◆ **What is asked**: In the records below, copy the lines starting at the one that contains "genus: Ficus" and ending with the one that contains "genus: Mida", and swap every "scientific name" for "binomial name", leaving everything else the same.

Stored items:

★ ★ ★ ★ ★

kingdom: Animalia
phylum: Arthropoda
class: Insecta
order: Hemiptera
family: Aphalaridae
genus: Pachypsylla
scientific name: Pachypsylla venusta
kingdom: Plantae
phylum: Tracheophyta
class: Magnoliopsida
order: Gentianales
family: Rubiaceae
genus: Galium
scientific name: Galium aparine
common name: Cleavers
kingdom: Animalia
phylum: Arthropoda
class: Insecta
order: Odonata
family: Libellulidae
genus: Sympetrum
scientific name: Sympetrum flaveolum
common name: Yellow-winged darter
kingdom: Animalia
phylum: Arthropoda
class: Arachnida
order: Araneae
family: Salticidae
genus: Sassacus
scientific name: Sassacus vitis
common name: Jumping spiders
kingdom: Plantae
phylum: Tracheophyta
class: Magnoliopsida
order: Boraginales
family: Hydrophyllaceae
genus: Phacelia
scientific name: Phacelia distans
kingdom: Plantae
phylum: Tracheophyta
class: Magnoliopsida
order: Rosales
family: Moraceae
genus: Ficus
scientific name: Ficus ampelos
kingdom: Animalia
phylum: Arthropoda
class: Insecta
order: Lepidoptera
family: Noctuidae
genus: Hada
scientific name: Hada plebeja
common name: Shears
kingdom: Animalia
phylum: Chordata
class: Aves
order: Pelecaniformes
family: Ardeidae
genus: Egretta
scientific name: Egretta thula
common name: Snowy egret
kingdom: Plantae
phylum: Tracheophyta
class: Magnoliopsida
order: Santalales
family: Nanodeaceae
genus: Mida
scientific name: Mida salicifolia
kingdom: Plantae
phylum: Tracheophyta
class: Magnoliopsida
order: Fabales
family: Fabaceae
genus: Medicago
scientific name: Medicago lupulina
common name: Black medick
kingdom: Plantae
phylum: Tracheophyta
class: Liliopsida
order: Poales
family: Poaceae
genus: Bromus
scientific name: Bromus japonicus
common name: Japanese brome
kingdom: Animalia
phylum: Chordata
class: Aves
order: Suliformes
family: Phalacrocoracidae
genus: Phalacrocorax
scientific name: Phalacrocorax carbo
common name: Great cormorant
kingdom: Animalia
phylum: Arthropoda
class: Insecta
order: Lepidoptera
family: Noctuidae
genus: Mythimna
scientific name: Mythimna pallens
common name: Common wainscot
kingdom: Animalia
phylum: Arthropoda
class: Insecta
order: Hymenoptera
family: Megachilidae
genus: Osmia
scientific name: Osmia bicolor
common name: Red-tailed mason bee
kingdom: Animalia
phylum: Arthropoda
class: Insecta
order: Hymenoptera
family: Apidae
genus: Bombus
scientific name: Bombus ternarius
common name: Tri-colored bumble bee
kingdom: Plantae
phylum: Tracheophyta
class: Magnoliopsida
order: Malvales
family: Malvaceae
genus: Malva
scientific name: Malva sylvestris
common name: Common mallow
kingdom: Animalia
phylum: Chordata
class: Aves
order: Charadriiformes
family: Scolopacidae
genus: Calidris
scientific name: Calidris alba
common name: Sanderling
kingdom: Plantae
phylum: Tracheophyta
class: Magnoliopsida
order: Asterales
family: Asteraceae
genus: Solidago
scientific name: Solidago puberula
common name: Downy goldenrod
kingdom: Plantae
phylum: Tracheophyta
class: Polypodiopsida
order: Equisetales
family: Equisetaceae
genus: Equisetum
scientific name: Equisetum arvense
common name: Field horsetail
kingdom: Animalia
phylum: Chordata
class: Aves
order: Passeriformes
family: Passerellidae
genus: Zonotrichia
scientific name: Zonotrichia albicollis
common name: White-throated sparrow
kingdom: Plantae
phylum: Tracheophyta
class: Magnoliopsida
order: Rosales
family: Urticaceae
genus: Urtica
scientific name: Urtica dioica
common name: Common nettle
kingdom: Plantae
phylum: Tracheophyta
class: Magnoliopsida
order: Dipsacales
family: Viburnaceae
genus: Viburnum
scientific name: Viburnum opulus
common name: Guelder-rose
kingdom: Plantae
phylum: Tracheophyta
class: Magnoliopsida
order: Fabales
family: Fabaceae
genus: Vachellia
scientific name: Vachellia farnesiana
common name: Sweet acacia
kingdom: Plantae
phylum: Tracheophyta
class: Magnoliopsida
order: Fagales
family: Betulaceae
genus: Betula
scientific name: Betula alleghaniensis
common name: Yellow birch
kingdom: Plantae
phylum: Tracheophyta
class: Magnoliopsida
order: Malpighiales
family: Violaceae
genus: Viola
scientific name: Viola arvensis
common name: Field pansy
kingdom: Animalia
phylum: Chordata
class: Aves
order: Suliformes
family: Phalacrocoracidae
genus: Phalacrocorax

★ ★ ★ ★ ★

◆ **Full output**:
genus: Ficus
binomial name: Ficus ampelos
kingdom: Animalia
phylum: Arthropoda
class: Insecta
order: Lepidoptera
family: Noctuidae
genus: Hada
binomial name: Hada plebeja
common name: Shears
kingdom: Animalia
phylum: Chordata
class: Aves
order: Pelecaniformes
family: Ardeidae
genus: Egretta
binomial name: Egretta thula
common name: Snowy egret
kingdom: Plantae
phylum: Tracheophyta
class: Magnoliopsida
order: Santalales
family: Nanodeaceae
genus: Mida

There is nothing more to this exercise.